**EXERCISE DIRECTIONS**.
All records below must be written out exactly, with the pictures excluded.

━━━━━ RECORDS TO USE

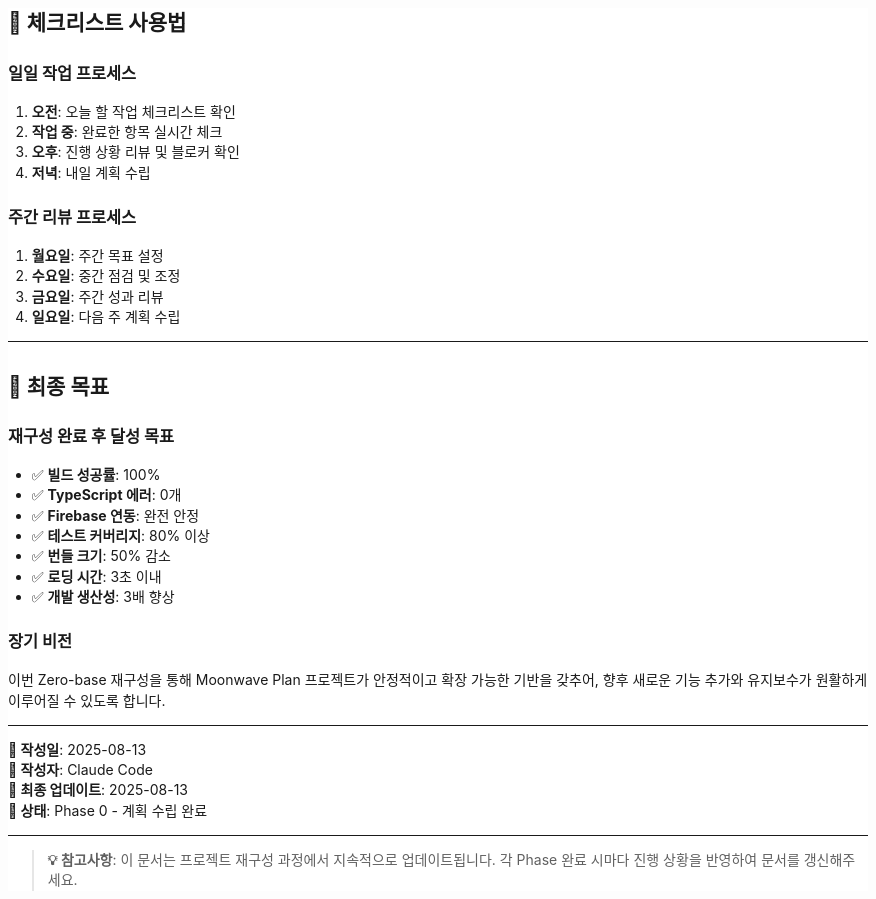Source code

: ## 📝 **체크리스트 사용법**

### **일일 작업 프로세스**
1. **오전**: 오늘 할 작업 체크리스트 확인
2. **작업 중**: 완료한 항목 실시간 체크
3. **오후**: 진행 상황 리뷰 및 블로커 확인
4. **저녁**: 내일 계획 수립

### **주간 리뷰 프로세스**
1. **월요일**: 주간 목표 설정
2. **수요일**: 중간 점검 및 조정
3. **금요일**: 주간 성과 리뷰
4. **일요일**: 다음 주 계획 수립

---

## 🚀 **최종 목표**

### **재구성 완료 후 달성 목표**
- ✅ **빌드 성공률**: 100%
- ✅ **TypeScript 에러**: 0개
- ✅ **Firebase 연동**: 완전 안정
- ✅ **테스트 커버리지**: 80% 이상
- ✅ **번들 크기**: 50% 감소
- ✅ **로딩 시간**: 3초 이내
- ✅ **개발 생산성**: 3배 향상

### **장기 비전**
이번 Zero-base 재구성을 통해 Moonwave Plan 프로젝트가 안정적이고 확장 가능한 기반을 갖추어, 향후 새로운 기능 추가와 유지보수가 원활하게 이루어질 수 있도록 합니다.

---

**📅 작성일**: 2025-08-13  
**📝 작성자**: Claude Code  
**🔄 최종 업데이트**: 2025-08-13  
**📍 상태**: Phase 0 - 계획 수립 완료

---

> **💡 참고사항**: 이 문서는 프로젝트 재구성 과정에서 지속적으로 업데이트됩니다. 각 Phase 완료 시마다 진행 상황을 반영하여 문서를 갱신해주세요.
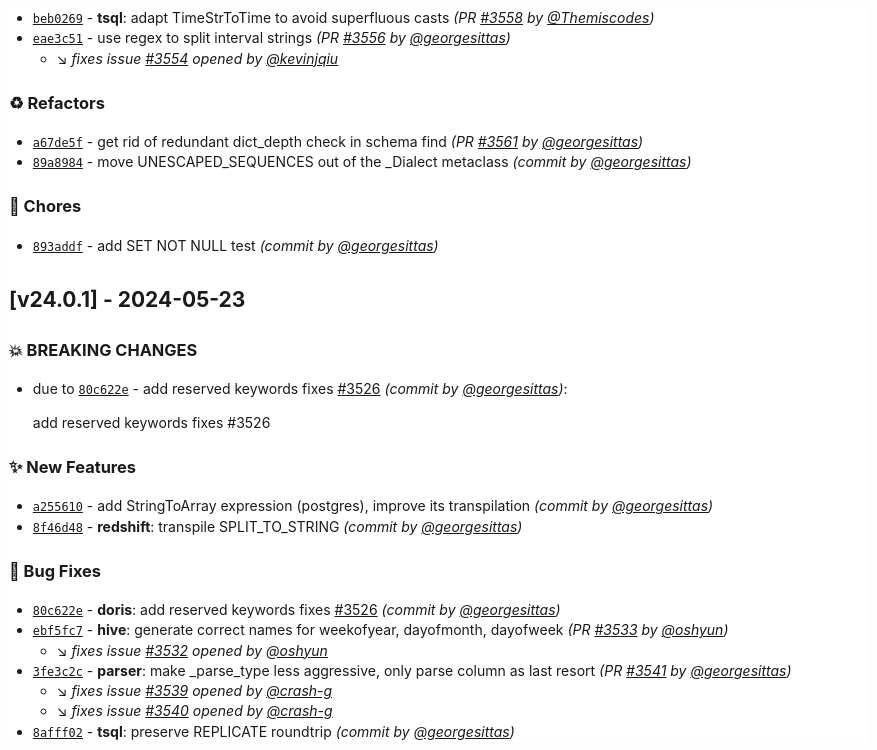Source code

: - [`beb0269`](https://github.com/tobymao/sqlglot/commit/beb0269b39e848897eaf56e1966d342db72e5c7c) - **tsql**: adapt TimeStrToTime to avoid superfluous casts *(PR [#3558](https://github.com/tobymao/sqlglot/pull/3558) by [@Themiscodes](https://github.com/Themiscodes))*
- [`eae3c51`](https://github.com/tobymao/sqlglot/commit/eae3c5165c16b61c7b524a55776bdb1127005c7d) - use regex to split interval strings *(PR [#3556](https://github.com/tobymao/sqlglot/pull/3556) by [@georgesittas](https://github.com/georgesittas))*
  - :arrow_lower_right: *fixes issue [#3554](https://github.com/tobymao/sqlglot/issues/3554) opened by [@kevinjqiu](https://github.com/kevinjqiu)*

### :recycle: Refactors
- [`a67de5f`](https://github.com/tobymao/sqlglot/commit/a67de5faaa88c1fb5d9857a69c9df06506520cbc) - get rid of redundant dict_depth check in schema find *(PR [#3561](https://github.com/tobymao/sqlglot/pull/3561) by [@georgesittas](https://github.com/georgesittas))*
- [`89a8984`](https://github.com/tobymao/sqlglot/commit/89a8984b8db3817d934b4395e190f3848b1ee77a) - move UNESCAPED_SEQUENCES out of the _Dialect metaclass *(commit by [@georgesittas](https://github.com/georgesittas))*

### :wrench: Chores
- [`893addf`](https://github.com/tobymao/sqlglot/commit/893addf9d07602ec3a77097f38d696b6760c6038) - add SET NOT NULL test *(commit by [@georgesittas](https://github.com/georgesittas))*


## [v24.0.1] - 2024-05-23
### :boom: BREAKING CHANGES
- due to [`80c622e`](https://github.com/tobymao/sqlglot/commit/80c622e0c252ef3be9e469c1cf116c1cd4eaef94) - add reserved keywords fixes [#3526](https://github.com/tobymao/sqlglot/pull/3526) *(commit by [@georgesittas](https://github.com/georgesittas))*:

  add reserved keywords fixes #3526


### :sparkles: New Features
- [`a255610`](https://github.com/tobymao/sqlglot/commit/a2556101c8d04907ae49252def84c55d2daf78b2) - add StringToArray expression (postgres), improve its transpilation *(commit by [@georgesittas](https://github.com/georgesittas))*
- [`8f46d48`](https://github.com/tobymao/sqlglot/commit/8f46d48d4ef4e6be022aff5739992f149519c19d) - **redshift**: transpile SPLIT_TO_STRING *(commit by [@georgesittas](https://github.com/georgesittas))*

### :bug: Bug Fixes
- [`80c622e`](https://github.com/tobymao/sqlglot/commit/80c622e0c252ef3be9e469c1cf116c1cd4eaef94) - **doris**: add reserved keywords fixes [#3526](https://github.com/tobymao/sqlglot/pull/3526) *(commit by [@georgesittas](https://github.com/georgesittas))*
- [`ebf5fc7`](https://github.com/tobymao/sqlglot/commit/ebf5fc70d8936b5e1522a3ae1b9e231cefe49623) - **hive**: generate correct names for weekofyear, dayofmonth, dayofweek *(PR [#3533](https://github.com/tobymao/sqlglot/pull/3533) by [@oshyun](https://github.com/oshyun))*
  - :arrow_lower_right: *fixes issue [#3532](https://github.com/tobymao/sqlglot/issues/3532) opened by [@oshyun](https://github.com/oshyun)*
- [`3fe3c2c`](https://github.com/tobymao/sqlglot/commit/3fe3c2c0a3e5f465a0c62261c5a0ba6faf8f0846) - **parser**: make _parse_type less aggressive, only parse column as last resort *(PR [#3541](https://github.com/tobymao/sqlglot/pull/3541) by [@georgesittas](https://github.com/georgesittas))*
  - :arrow_lower_right: *fixes issue [#3539](https://github.com/tobymao/sqlglot/issues/3539) opened by [@crash-g](https://github.com/crash-g)*
  - :arrow_lower_right: *fixes issue [#3540](https://github.com/tobymao/sqlglot/issues/3540) opened by [@crash-g](https://github.com/crash-g)*
- [`8afff02`](https://github.com/tobymao/sqlglot/commit/8afff028977593789abe31c6168a93b7e32ac890) - **tsql**: preserve REPLICATE roundtrip *(commit by [@georgesittas](https://github.com/georgesittas))*
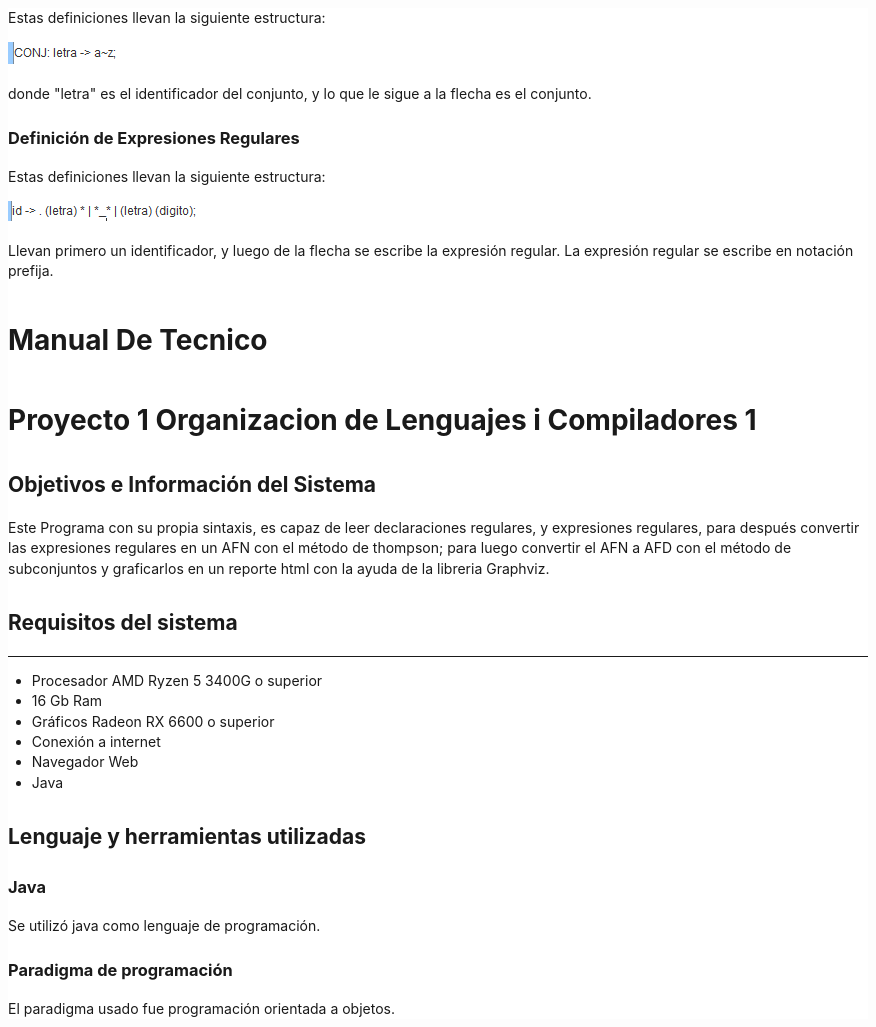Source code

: Estas definiciones llevan la siguiente estructura:

![Imagen CONJ](./documentacion/img/decConj.PNG)

donde "letra" es el identificador del conjunto, y lo que le sigue a la flecha es el conjunto.

### Definición de Expresiones Regulares

Estas definiciones llevan la siguiente estructura:

![Imagen ER](./documentacion/img/decER.PNG)

Llevan primero un identificador, y luego de la flecha se escribe la expresión regular. La expresión regular se escribe en notación prefija.


# Manual De Tecnico
# Proyecto 1 Organizacion de Lenguajes i Compiladores 1

## **Objetivos e Información del Sistema**

Este Programa con su propia sintaxis, es capaz de leer declaraciones regulares, y expresiones regulares, para después convertir las expresiones regulares en un AFN con el método de thompson; para luego convertir el AFN a AFD con el método de subconjuntos y graficarlos en un reporte html con la ayuda de la libreria Graphviz.


## Requisitos del sistema

------------
*  Procesador AMD Ryzen 5 3400G o superior
* 16 Gb Ram
* Gráficos Radeon RX 6600 o superior
* Conexión a internet
* Navegador Web
* Java

## Lenguaje y herramientas utilizadas

### Java

Se utilizó java como lenguaje de programación.

### Paradigma de programación

El paradigma usado fue programación orientada a objetos.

━━━━━━━━━━

**RESULT OF THE EXERCISE**.
Source code

: ## 📝 **체크리스트 사용법**

### **일일 작업 프로세스**
1. **오전**: 오늘 할 작업 체크리스트 확인
2. **작업 중**: 완료한 항목 실시간 체크
3. **오후**: 진행 상황 리뷰 및 블로커 확인
4. **저녁**: 내일 계획 수립

### **주간 리뷰 프로세스**
1. **월요일**: 주간 목표 설정
2. **수요일**: 중간 점검 및 조정
3. **금요일**: 주간 성과 리뷰
4. **일요일**: 다음 주 계획 수립

---

## 🚀 **최종 목표**

### **재구성 완료 후 달성 목표**
- ✅ **빌드 성공률**: 100%
- ✅ **TypeScript 에러**: 0개
- ✅ **Firebase 연동**: 완전 안정
- ✅ **테스트 커버리지**: 80% 이상
- ✅ **번들 크기**: 50% 감소
- ✅ **로딩 시간**: 3초 이내
- ✅ **개발 생산성**: 3배 향상

### **장기 비전**
이번 Zero-base 재구성을 통해 Moonwave Plan 프로젝트가 안정적이고 확장 가능한 기반을 갖추어, 향후 새로운 기능 추가와 유지보수가 원활하게 이루어질 수 있도록 합니다.

---

**📅 작성일**: 2025-08-13  
**📝 작성자**: Claude Code  
**🔄 최종 업데이트**: 2025-08-13  
**📍 상태**: Phase 0 - 계획 수립 완료

---

> **💡 참고사항**: 이 문서는 프로젝트 재구성 과정에서 지속적으로 업데이트됩니다. 각 Phase 완료 시마다 진행 상황을 반영하여 문서를 갱신해주세요.
Source code

: - [`beb0269`](https://github.com/tobymao/sqlglot/commit/beb0269b39e848897eaf56e1966d342db72e5c7c) - **tsql**: adapt TimeStrToTime to avoid superfluous casts *(PR [#3558](https://github.com/tobymao/sqlglot/pull/3558) by [@Themiscodes](https://github.com/Themiscodes))*
- [`eae3c51`](https://github.com/tobymao/sqlglot/commit/eae3c5165c16b61c7b524a55776bdb1127005c7d) - use regex to split interval strings *(PR [#3556](https://github.com/tobymao/sqlglot/pull/3556) by [@georgesittas](https://github.com/georgesittas))*
  - :arrow_lower_right: *fixes issue [#3554](https://github.com/tobymao/sqlglot/issues/3554) opened by [@kevinjqiu](https://github.com/kevinjqiu)*

### :recycle: Refactors
- [`a67de5f`](https://github.com/tobymao/sqlglot/commit/a67de5faaa88c1fb5d9857a69c9df06506520cbc) - get rid of redundant dict_depth check in schema find *(PR [#3561](https://github.com/tobymao/sqlglot/pull/3561) by [@georgesittas](https://github.com/georgesittas))*
- [`89a8984`](https://github.com/tobymao/sqlglot/commit/89a8984b8db3817d934b4395e190f3848b1ee77a) - move UNESCAPED_SEQUENCES out of the _Dialect metaclass *(commit by [@georgesittas](https://github.com/georgesittas))*

### :wrench: Chores
- [`893addf`](https://github.com/tobymao/sqlglot/commit/893addf9d07602ec3a77097f38d696b6760c6038) - add SET NOT NULL test *(commit by [@georgesittas](https://github.com/georgesittas))*


## [v24.0.1] - 2024-05-23
### :boom: BREAKING CHANGES
- due to [`80c622e`](https://github.com/tobymao/sqlglot/commit/80c622e0c252ef3be9e469c1cf116c1cd4eaef94) - add reserved keywords fixes [#3526](https://github.com/tobymao/sqlglot/pull/3526) *(commit by [@georgesittas](https://github.com/georgesittas))*:

  add reserved keywords fixes #3526


### :sparkles: New Features
- [`a255610`](https://github.com/tobymao/sqlglot/commit/a2556101c8d04907ae49252def84c55d2daf78b2) - add StringToArray expression (postgres), improve its transpilation *(commit by [@georgesittas](https://github.com/georgesittas))*
- [`8f46d48`](https://github.com/tobymao/sqlglot/commit/8f46d48d4ef4e6be022aff5739992f149519c19d) - **redshift**: transpile SPLIT_TO_STRING *(commit by [@georgesittas](https://github.com/georgesittas))*

### :bug: Bug Fixes
- [`80c622e`](https://github.com/tobymao/sqlglot/commit/80c622e0c252ef3be9e469c1cf116c1cd4eaef94) - **doris**: add reserved keywords fixes [#3526](https://github.com/tobymao/sqlglot/pull/3526) *(commit by [@georgesittas](https://github.com/georgesittas))*
- [`ebf5fc7`](https://github.com/tobymao/sqlglot/commit/ebf5fc70d8936b5e1522a3ae1b9e231cefe49623) - **hive**: generate correct names for weekofyear, dayofmonth, dayofweek *(PR [#3533](https://github.com/tobymao/sqlglot/pull/3533) by [@oshyun](https://github.com/oshyun))*
  - :arrow_lower_right: *fixes issue [#3532](https://github.com/tobymao/sqlglot/issues/3532) opened by [@oshyun](https://github.com/oshyun)*
- [`3fe3c2c`](https://github.com/tobymao/sqlglot/commit/3fe3c2c0a3e5f465a0c62261c5a0ba6faf8f0846) - **parser**: make _parse_type less aggressive, only parse column as last resort *(PR [#3541](https://github.com/tobymao/sqlglot/pull/3541) by [@georgesittas](https://github.com/georgesittas))*
  - :arrow_lower_right: *fixes issue [#3539](https://github.com/tobymao/sqlglot/issues/3539) opened by [@crash-g](https://github.com/crash-g)*
  - :arrow_lower_right: *fixes issue [#3540](https://github.com/tobymao/sqlglot/issues/3540) opened by [@crash-g](https://github.com/crash-g)*
- [`8afff02`](https://github.com/tobymao/sqlglot/commit/8afff028977593789abe31c6168a93b7e32ac890) - **tsql**: preserve REPLICATE roundtrip *(commit by [@georgesittas](https://github.com/georgesittas))*
Source code

: Estas definiciones llevan la siguiente estructura:

![Imagen CONJ](./documentacion/img/decConj.PNG)

donde "letra" es el identificador del conjunto, y lo que le sigue a la flecha es el conjunto.

### Definición de Expresiones Regulares

Estas definiciones llevan la siguiente estructura:

![Imagen ER](./documentacion/img/decER.PNG)

Llevan primero un identificador, y luego de la flecha se escribe la expresión regular. La expresión regular se escribe en notación prefija.


# Manual De Tecnico
# Proyecto 1 Organizacion de Lenguajes i Compiladores 1

## **Objetivos e Información del Sistema**

Este Programa con su propia sintaxis, es capaz de leer declaraciones regulares, y expresiones regulares, para después convertir las expresiones regulares en un AFN con el método de thompson; para luego convertir el AFN a AFD con el método de subconjuntos y graficarlos en un reporte html con la ayuda de la libreria Graphviz.


## Requisitos del sistema

------------
*  Procesador AMD Ryzen 5 3400G o superior
* 16 Gb Ram
* Gráficos Radeon RX 6600 o superior
* Conexión a internet
* Navegador Web
* Java

## Lenguaje y herramientas utilizadas

### Java

Se utilizó java como lenguaje de programación.

### Paradigma de programación

El paradigma usado fue programación orientada a objetos.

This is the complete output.